Pausing dedupe just postpones the inevitable.  The first thing dedupe
will do when it resumes is a new-data scan that will find all the new
defrag extents, because dedupe has to discover what's in them and update
the now out-of-date physical location data in the hash table.  When defrag
and dedupe are integrated, the hash table gets updated by defrag in
place--same table entries in a different location.

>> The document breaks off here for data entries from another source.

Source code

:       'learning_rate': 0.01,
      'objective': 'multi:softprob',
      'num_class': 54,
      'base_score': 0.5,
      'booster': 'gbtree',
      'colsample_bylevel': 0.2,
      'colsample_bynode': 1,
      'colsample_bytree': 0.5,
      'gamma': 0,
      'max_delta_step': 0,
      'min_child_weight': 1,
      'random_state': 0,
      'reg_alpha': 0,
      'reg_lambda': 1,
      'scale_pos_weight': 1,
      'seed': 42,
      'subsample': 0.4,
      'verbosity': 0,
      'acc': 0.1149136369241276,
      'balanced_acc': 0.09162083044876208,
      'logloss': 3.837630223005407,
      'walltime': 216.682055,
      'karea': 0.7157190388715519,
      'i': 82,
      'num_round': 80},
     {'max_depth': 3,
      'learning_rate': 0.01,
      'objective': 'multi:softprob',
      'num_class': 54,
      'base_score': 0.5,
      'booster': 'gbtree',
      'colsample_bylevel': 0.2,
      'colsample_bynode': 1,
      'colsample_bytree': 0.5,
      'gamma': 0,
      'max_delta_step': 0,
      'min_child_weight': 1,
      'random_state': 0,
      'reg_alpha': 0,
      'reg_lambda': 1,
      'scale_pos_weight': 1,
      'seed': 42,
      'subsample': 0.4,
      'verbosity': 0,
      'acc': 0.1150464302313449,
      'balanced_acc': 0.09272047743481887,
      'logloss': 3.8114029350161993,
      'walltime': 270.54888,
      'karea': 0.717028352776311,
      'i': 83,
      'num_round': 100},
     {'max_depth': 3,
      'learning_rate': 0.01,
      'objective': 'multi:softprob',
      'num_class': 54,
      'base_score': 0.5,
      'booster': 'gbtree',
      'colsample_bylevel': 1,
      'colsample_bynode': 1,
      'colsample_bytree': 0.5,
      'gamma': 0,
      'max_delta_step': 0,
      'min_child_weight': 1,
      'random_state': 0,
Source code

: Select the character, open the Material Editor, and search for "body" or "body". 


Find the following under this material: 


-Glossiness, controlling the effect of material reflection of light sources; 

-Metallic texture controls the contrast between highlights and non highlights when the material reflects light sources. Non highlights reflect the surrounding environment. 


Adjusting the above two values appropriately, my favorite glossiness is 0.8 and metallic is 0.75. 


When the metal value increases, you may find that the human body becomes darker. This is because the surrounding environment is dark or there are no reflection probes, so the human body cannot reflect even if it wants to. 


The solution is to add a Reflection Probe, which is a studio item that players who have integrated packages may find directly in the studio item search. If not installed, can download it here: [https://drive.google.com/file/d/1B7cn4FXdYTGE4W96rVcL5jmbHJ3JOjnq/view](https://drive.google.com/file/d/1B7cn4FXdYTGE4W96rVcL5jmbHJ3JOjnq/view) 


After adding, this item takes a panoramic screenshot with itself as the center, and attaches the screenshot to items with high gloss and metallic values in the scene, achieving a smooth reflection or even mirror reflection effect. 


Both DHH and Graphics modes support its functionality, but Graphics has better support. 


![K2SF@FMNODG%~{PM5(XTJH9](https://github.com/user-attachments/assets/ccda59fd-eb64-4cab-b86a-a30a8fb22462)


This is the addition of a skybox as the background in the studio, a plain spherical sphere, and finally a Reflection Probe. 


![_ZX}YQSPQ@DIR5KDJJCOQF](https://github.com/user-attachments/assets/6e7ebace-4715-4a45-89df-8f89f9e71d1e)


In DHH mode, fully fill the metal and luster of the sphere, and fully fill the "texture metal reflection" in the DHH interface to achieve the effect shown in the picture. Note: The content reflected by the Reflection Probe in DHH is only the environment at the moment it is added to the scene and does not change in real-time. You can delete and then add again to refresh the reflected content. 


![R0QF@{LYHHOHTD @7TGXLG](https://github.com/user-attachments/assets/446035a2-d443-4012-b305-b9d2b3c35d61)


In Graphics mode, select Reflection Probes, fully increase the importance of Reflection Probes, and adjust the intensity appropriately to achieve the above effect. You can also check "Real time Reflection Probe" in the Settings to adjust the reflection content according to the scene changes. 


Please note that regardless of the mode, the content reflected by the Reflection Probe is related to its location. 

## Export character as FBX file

I have that problem _right now_ when using balance to defragment free
space in block groups.  Dedupe performance drops while the old relocated
data is rescanned--since it's old, we already found all the duplicates,
so the iops of the rescan are just repairing the damage to the hash
table that balance did.

That said...I also have a plan to make dedupe's new-data scans about
two orders of magnitude faster under common conditions.  So maybe in the
future dedupe won't care as much about rereading stuff, as rereading will
add at most 1% redundant read iops.  That still requires running dedupe
first (or in the kernel so it's in the write path), or have some way for
defrag to avoid touching recently added data before dedupe gets to it,
due to the extent-splitting duplicate work problem.

> I think that this kind of close dedupe-defrag integration should mostly be
> left to dedupe developers. 

That's reasonable--dedupe creates a specific form of fragmentation
problems.  Not fixing those is bad for dedupe performance (and performance
in general) so it's a logical extension of the dedupe function to take
care of them as we go.  I was working on it already.

> First, both defrag and dedupe should work
> perfectly on their own. 

You use the word "perfectly" in a strange way...

There are lots of btrfs dedupers that are optimized for different cases:
some are very fast for ad-hoc full-file dedupe, others are traditional
block-oriented filesystem-tree scanners that run on multiple filesystems.
There's an in-kernel one under development that...runs in the kernel
(honestly, running in the kernel is not as much of an advantage as you
might think).  I wrote a deduper that was designed to merely not die when
presented with a large filesystem and a 50%+ dupe hit rate (it ended
up being faster and more efficient than the others purely by accident,
but maybe that says more about the state of the btrfs dedupe art than
about the quality of my implementation).  I wouldn't call any of these
"perfect"--there are always some subset of users for which any of them
are unusable or there is a more suitable tool that performs better for
some special case.

There is similar specialization and variation among defrag algorithms
as well.  At best, any of them is "a good result given some choice
of constraints."

> Then, an interface to defrag should be made
> available to dedupe developers. In particular, I think that the batch-update
> functionality (it takes lots of extents and an empty free space region, then
> writes defragmented extents to the given region) is of particular interest
> to dedupe.

Yeah, I have a wishlist item for a kernel call that takes a list of
(virtual address, length) pairs and produces a single contiguous physical
extent containing the content of those pairs, updating all the reflinks
in the process.  Same for dedupe, but that one replaces all the extents
with reflinks to the first entry in the list instead of making a copy.

I guess the extent-merge call could be augmented with an address hint
for allocation, but experiments so far have indicated that the possible
gains are marginal at best given the current btrfs allocator behavior,
so I haven't bothered pursuing that.